If you read my older posts, you saw my take on public schools. There is a lot the government could do to help the low-income that it is not doing. What mother working two jobs has time to get a doctor's excuse every time her sickly child gets a virus? Why bother the doctor with something he can't cure? Antibiotics won't help a cold, and sometimes, a bad cold will make it impossible for the child to get up and go. My daughter threw up every time she got a temp. Have you ever talked to a teacher who wants a vomiting child in her classroom?! I sure never met one. When Maggie got sick and needed to stay home, I stayed with her, caught it from her, and I missed time from work. And, I got a lot of static from Personnel. I used up all my vacation time for sick leave. You see, I have been sick all my life. I know the pain of not being able to do anything from the President's Physical Fitness Program but the 50 sit ups. I couldn't do ONE pull-up. I finished the 350-yard Run-Walk second to last - the girl who was last had a bad heart and could not run at all finished last. PE was torture. In 8th grade, they got tired of scraping me off the floor and let me take Office. That was the greatest blessing of my whole young life! PE was a source of anguish, it separated me from everyone, and it was the only course I ever made a C in. In 7th grade, though, I made straight A's. PE was a LOT harder the next year for reasons I can't understand. We had to wear uniforms, and there was one of us whose parents' religious beliefs forbade a girl to wear pants. She probably also had the stigma I had.

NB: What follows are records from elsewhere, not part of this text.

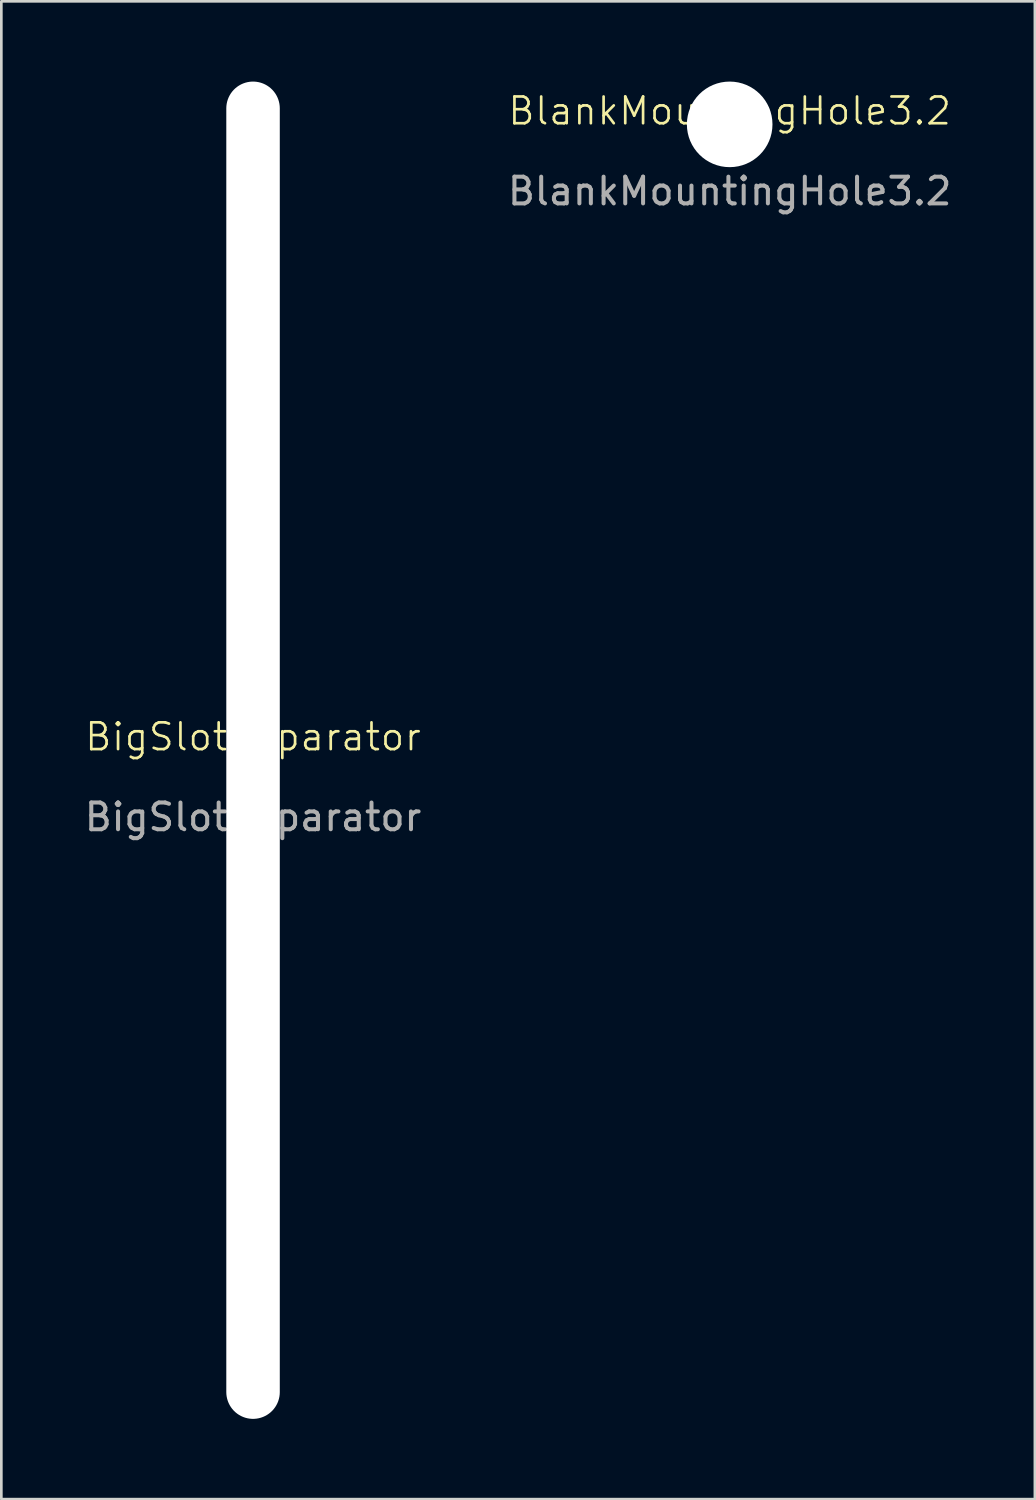
<source format=kicad_pcb>
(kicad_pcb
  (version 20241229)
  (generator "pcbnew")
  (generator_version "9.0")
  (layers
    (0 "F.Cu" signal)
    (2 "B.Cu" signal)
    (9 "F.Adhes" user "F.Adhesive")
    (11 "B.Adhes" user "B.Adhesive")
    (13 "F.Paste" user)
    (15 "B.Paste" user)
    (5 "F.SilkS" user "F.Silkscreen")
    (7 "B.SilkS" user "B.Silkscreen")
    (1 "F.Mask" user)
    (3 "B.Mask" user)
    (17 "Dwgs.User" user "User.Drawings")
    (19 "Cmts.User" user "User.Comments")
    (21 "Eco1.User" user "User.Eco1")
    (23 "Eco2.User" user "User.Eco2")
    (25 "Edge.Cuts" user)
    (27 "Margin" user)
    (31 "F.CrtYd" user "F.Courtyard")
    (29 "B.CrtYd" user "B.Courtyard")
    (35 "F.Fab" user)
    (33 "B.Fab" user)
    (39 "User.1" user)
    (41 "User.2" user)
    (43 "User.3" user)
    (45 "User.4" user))
  (footprint "BigSlotSeparator"
    (layer "F.Cu")
    (at 6.411 25)
    (property "Reference" "BigSlotSeparator" (at 0 -0.5 0) (unlocked yes) (layer "F.SilkS") (effects (font (size 1 1) (thickness 0.1))))
    (attr smd)
    (fp_text user "${REFERENCE}" (at 0 2.5 0) (unlocked yes) (layer "F.Fab") (effects (font (size 1 1) (thickness 0.15))))
    (pad "" np_thru_hole oval (at 0 0) (size 2 50) (drill oval 2 50) (layers "*.Cu" "*.Mask")))
  (footprint "BlankMountingHole3.2"
    (layer "F.Cu")
    (at 24.232 1.6)
    (property "Reference" "BlankMountingHole3.2" (at 0 -0.5 0) (unlocked yes) (layer "F.SilkS") (effects (font (size 1 1) (thickness 0.1))))
    (attr smd)
    (fp_text user "${REFERENCE}" (at 0 2.5 0) (unlocked yes) (layer "F.Fab") (effects (font (size 1 1) (thickness 0.15))))
    (pad "" np_thru_hole circle (at 0 0) (size 3.2 3.2) (drill 3.2) (layers "*.Cu" "*.Mask")))
  (gr_rect
    (start -3 -3)
    (end 35.643 53)
    (stroke (width 0.1) (type default))
    (fill no)
    (layer "Edge.Cuts")))
</source>
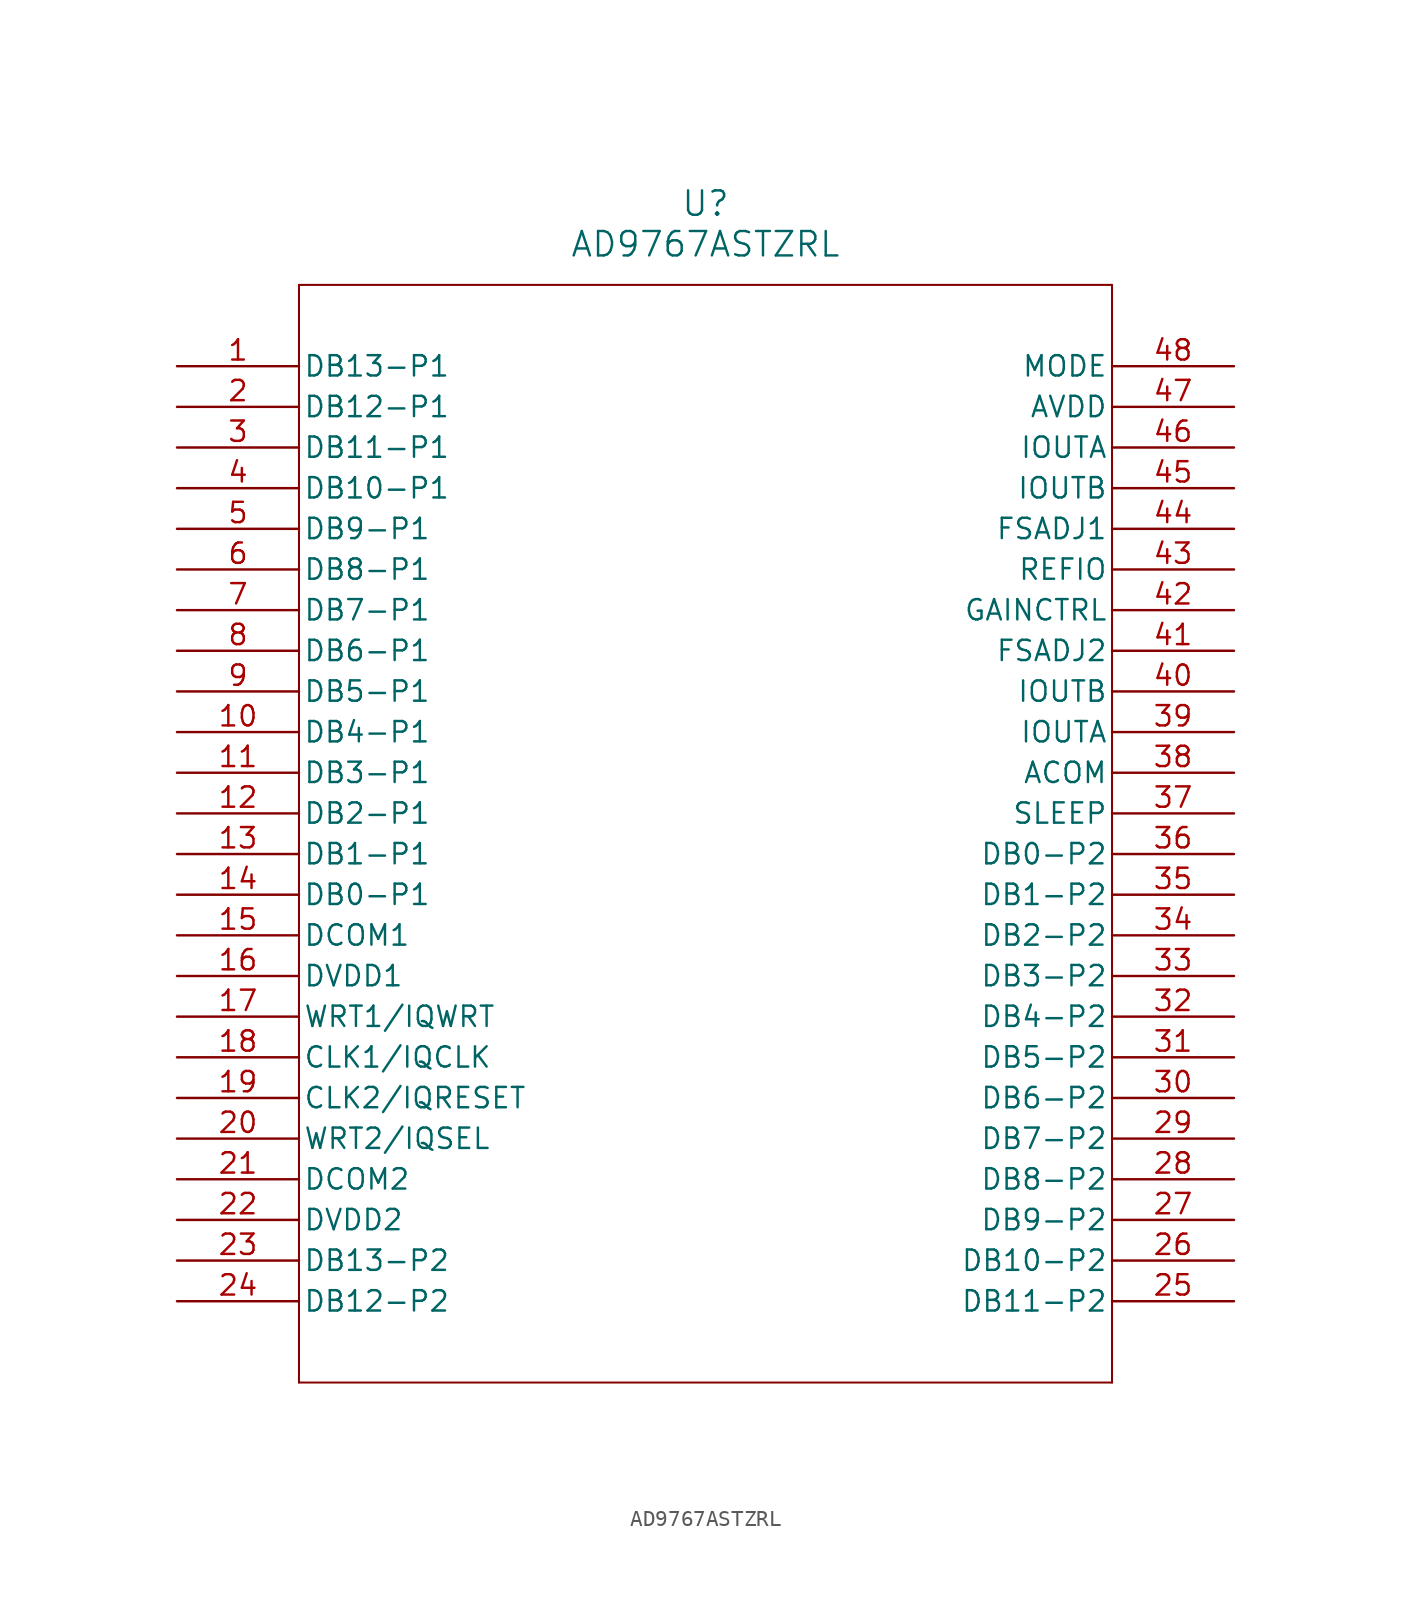
<source format=kicad_sym>
(kicad_symbol_lib
  (version 20211014)
  (generator kicad_symbol_editor)
  (symbol "AD9767ASTZRL"
    (pin_names
      (offset 0.254))
    (property "Reference" "U"
      (at 33.02 10.16 0)
      (effects (font (size 1.524 1.524))))
    (property "Value" "AD9767ASTZRL"
      (at 33.02 7.62 0)
      (effects (font (size 1.524 1.524))))
    (symbol "AD9767ASTZRL_0_1"
      (polyline (pts (xy 7.62 5.08) (xy 7.62 -63.5)) (stroke (width 0.127) (type default) (color 0 0 0 0)) (fill (type none)))
      (polyline (pts (xy 7.62 -63.5) (xy 58.42 -63.5)) (stroke (width 0.127) (type default) (color 0 0 0 0)) (fill (type none)))
      (polyline (pts (xy 58.42 -63.5) (xy 58.42 5.08)) (stroke (width 0.127) (type default) (color 0 0 0 0)) (fill (type none)))
      (polyline (pts (xy 58.42 5.08) (xy 7.62 5.08)) (stroke (width 0.127) (type default) (color 0 0 0 0)) (fill (type none)))
      (pin unspecified line (at 0 0 0) (length 7.62) (name "DB13-P1" (effects (font (size 1.27 1.27)))) (number "1" (effects (font (size 1.27 1.27)))))
      (pin unspecified line (at 0 -2.54 0) (length 7.62) (name "DB12-P1" (effects (font (size 1.27 1.27)))) (number "2" (effects (font (size 1.27 1.27)))))
      (pin unspecified line (at 0 -5.08 0) (length 7.62) (name "DB11-P1" (effects (font (size 1.27 1.27)))) (number "3" (effects (font (size 1.27 1.27)))))
      (pin unspecified line (at 0 -7.62 0) (length 7.62) (name "DB10-P1" (effects (font (size 1.27 1.27)))) (number "4" (effects (font (size 1.27 1.27)))))
      (pin unspecified line (at 0 -10.16 0) (length 7.62) (name "DB9-P1" (effects (font (size 1.27 1.27)))) (number "5" (effects (font (size 1.27 1.27)))))
      (pin unspecified line (at 0 -12.7 0) (length 7.62) (name "DB8-P1" (effects (font (size 1.27 1.27)))) (number "6" (effects (font (size 1.27 1.27)))))
      (pin unspecified line (at 0 -15.24 0) (length 7.62) (name "DB7-P1" (effects (font (size 1.27 1.27)))) (number "7" (effects (font (size 1.27 1.27)))))
      (pin unspecified line (at 0 -17.78 0) (length 7.62) (name "DB6-P1" (effects (font (size 1.27 1.27)))) (number "8" (effects (font (size 1.27 1.27)))))
      (pin unspecified line (at 0 -20.32 0) (length 7.62) (name "DB5-P1" (effects (font (size 1.27 1.27)))) (number "9" (effects (font (size 1.27 1.27)))))
      (pin unspecified line (at 0 -22.86 0) (length 7.62) (name "DB4-P1" (effects (font (size 1.27 1.27)))) (number "10" (effects (font (size 1.27 1.27)))))
      (pin unspecified line (at 0 -25.4 0) (length 7.62) (name "DB3-P1" (effects (font (size 1.27 1.27)))) (number "11" (effects (font (size 1.27 1.27)))))
      (pin unspecified line (at 0 -27.94 0) (length 7.62) (name "DB2-P1" (effects (font (size 1.27 1.27)))) (number "12" (effects (font (size 1.27 1.27)))))
      (pin unspecified line (at 0 -30.48 0) (length 7.62) (name "DB1-P1" (effects (font (size 1.27 1.27)))) (number "13" (effects (font (size 1.27 1.27)))))
      (pin unspecified line (at 0 -33.02 0) (length 7.62) (name "DB0-P1" (effects (font (size 1.27 1.27)))) (number "14" (effects (font (size 1.27 1.27)))))
      (pin unspecified line (at 0 -35.56 0) (length 7.62) (name "DCOM1" (effects (font (size 1.27 1.27)))) (number "15" (effects (font (size 1.27 1.27)))))
      (pin power_in line (at 0 -38.1 0) (length 7.62) (name "DVDD1" (effects (font (size 1.27 1.27)))) (number "16" (effects (font (size 1.27 1.27)))))
      (pin unspecified line (at 0 -40.64 0) (length 7.62) (name "WRT1/IQWRT" (effects (font (size 1.27 1.27)))) (number "17" (effects (font (size 1.27 1.27)))))
      (pin unspecified line (at 0 -43.18 0) (length 7.62) (name "CLK1/IQCLK" (effects (font (size 1.27 1.27)))) (number "18" (effects (font (size 1.27 1.27)))))
      (pin unspecified line (at 0 -45.72 0) (length 7.62) (name "CLK2/IQRESET" (effects (font (size 1.27 1.27)))) (number "19" (effects (font (size 1.27 1.27)))))
      (pin unspecified line (at 0 -48.26 0) (length 7.62) (name "WRT2/IQSEL" (effects (font (size 1.27 1.27)))) (number "20" (effects (font (size 1.27 1.27)))))
      (pin unspecified line (at 0 -50.8 0) (length 7.62) (name "DCOM2" (effects (font (size 1.27 1.27)))) (number "21" (effects (font (size 1.27 1.27)))))
      (pin power_in line (at 0 -53.34 0) (length 7.62) (name "DVDD2" (effects (font (size 1.27 1.27)))) (number "22" (effects (font (size 1.27 1.27)))))
      (pin unspecified line (at 0 -55.88 0) (length 7.62) (name "DB13-P2" (effects (font (size 1.27 1.27)))) (number "23" (effects (font (size 1.27 1.27)))))
      (pin unspecified line (at 0 -58.42 0) (length 7.62) (name "DB12-P2" (effects (font (size 1.27 1.27)))) (number "24" (effects (font (size 1.27 1.27)))))
      (pin unspecified line (at 66.04 -58.42 180) (length 7.62) (name "DB11-P2" (effects (font (size 1.27 1.27)))) (number "25" (effects (font (size 1.27 1.27)))))
      (pin unspecified line (at 66.04 -55.88 180) (length 7.62) (name "DB10-P2" (effects (font (size 1.27 1.27)))) (number "26" (effects (font (size 1.27 1.27)))))
      (pin unspecified line (at 66.04 -53.34 180) (length 7.62) (name "DB9-P2" (effects (font (size 1.27 1.27)))) (number "27" (effects (font (size 1.27 1.27)))))
      (pin unspecified line (at 66.04 -50.8 180) (length 7.62) (name "DB8-P2" (effects (font (size 1.27 1.27)))) (number "28" (effects (font (size 1.27 1.27)))))
      (pin unspecified line (at 66.04 -48.26 180) (length 7.62) (name "DB7-P2" (effects (font (size 1.27 1.27)))) (number "29" (effects (font (size 1.27 1.27)))))
      (pin unspecified line (at 66.04 -45.72 180) (length 7.62) (name "DB6-P2" (effects (font (size 1.27 1.27)))) (number "30" (effects (font (size 1.27 1.27)))))
      (pin unspecified line (at 66.04 -43.18 180) (length 7.62) (name "DB5-P2" (effects (font (size 1.27 1.27)))) (number "31" (effects (font (size 1.27 1.27)))))
      (pin unspecified line (at 66.04 -40.64 180) (length 7.62) (name "DB4-P2" (effects (font (size 1.27 1.27)))) (number "32" (effects (font (size 1.27 1.27)))))
      (pin unspecified line (at 66.04 -38.1 180) (length 7.62) (name "DB3-P2" (effects (font (size 1.27 1.27)))) (number "33" (effects (font (size 1.27 1.27)))))
      (pin unspecified line (at 66.04 -35.56 180) (length 7.62) (name "DB2-P2" (effects (font (size 1.27 1.27)))) (number "34" (effects (font (size 1.27 1.27)))))
      (pin unspecified line (at 66.04 -33.02 180) (length 7.62) (name "DB1-P2" (effects (font (size 1.27 1.27)))) (number "35" (effects (font (size 1.27 1.27)))))
      (pin unspecified line (at 66.04 -30.48 180) (length 7.62) (name "DB0-P2" (effects (font (size 1.27 1.27)))) (number "36" (effects (font (size 1.27 1.27)))))
      (pin unspecified line (at 66.04 -27.94 180) (length 7.62) (name "SLEEP" (effects (font (size 1.27 1.27)))) (number "37" (effects (font (size 1.27 1.27)))))
      (pin unspecified line (at 66.04 -25.4 180) (length 7.62) (name "ACOM" (effects (font (size 1.27 1.27)))) (number "38" (effects (font (size 1.27 1.27)))))
      (pin unspecified line (at 66.04 -22.86 180) (length 7.62) (name "IOUTA" (effects (font (size 1.27 1.27)))) (number "39" (effects (font (size 1.27 1.27)))))
      (pin unspecified line (at 66.04 -20.32 180) (length 7.62) (name "IOUTB" (effects (font (size 1.27 1.27)))) (number "40" (effects (font (size 1.27 1.27)))))
      (pin unspecified line (at 66.04 -17.78 180) (length 7.62) (name "FSADJ2" (effects (font (size 1.27 1.27)))) (number "41" (effects (font (size 1.27 1.27)))))
      (pin unspecified line (at 66.04 -15.24 180) (length 7.62) (name "GAINCTRL" (effects (font (size 1.27 1.27)))) (number "42" (effects (font (size 1.27 1.27)))))
      (pin unspecified line (at 66.04 -12.7 180) (length 7.62) (name "REFIO" (effects (font (size 1.27 1.27)))) (number "43" (effects (font (size 1.27 1.27)))))
      (pin unspecified line (at 66.04 -10.16 180) (length 7.62) (name "FSADJ1" (effects (font (size 1.27 1.27)))) (number "44" (effects (font (size 1.27 1.27)))))
      (pin unspecified line (at 66.04 -7.62 180) (length 7.62) (name "IOUTB" (effects (font (size 1.27 1.27)))) (number "45" (effects (font (size 1.27 1.27)))))
      (pin unspecified line (at 66.04 -5.08 180) (length 7.62) (name "IOUTA" (effects (font (size 1.27 1.27)))) (number "46" (effects (font (size 1.27 1.27)))))
      (pin power_in line (at 66.04 -2.54 180) (length 7.62) (name "AVDD" (effects (font (size 1.27 1.27)))) (number "47" (effects (font (size 1.27 1.27)))))
      (pin unspecified line (at 66.04 0 180) (length 7.62) (name "MODE" (effects (font (size 1.27 1.27)))) (number "48" (effects (font (size 1.27 1.27))))))))
</source>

More media attention needs to focus on the homeless, those at risk of being homeless, and the plight of those who can't get jobs. The media needs to give a lot of attention to real people who are getting services, who are going to be homeless without Social Security benefits, who would be homeless without public housing. Let the government fix its accounting problems before pointing a finger of blame at me, and everyone like me. We low-income people are American Citizens. Freedom is a privilege. So are our low-income benefits. It's not a given. There are problems. But, America needs to know that low-income people are gettting a bad rep. The media needs to quit attacking us. You want to interview someone who is low income? I'm waiting.

What was President Herbert Hoover supposed to do when people were starving? We have Social Security because people were dying. People were living in cardboard boxes called "Hooverviles".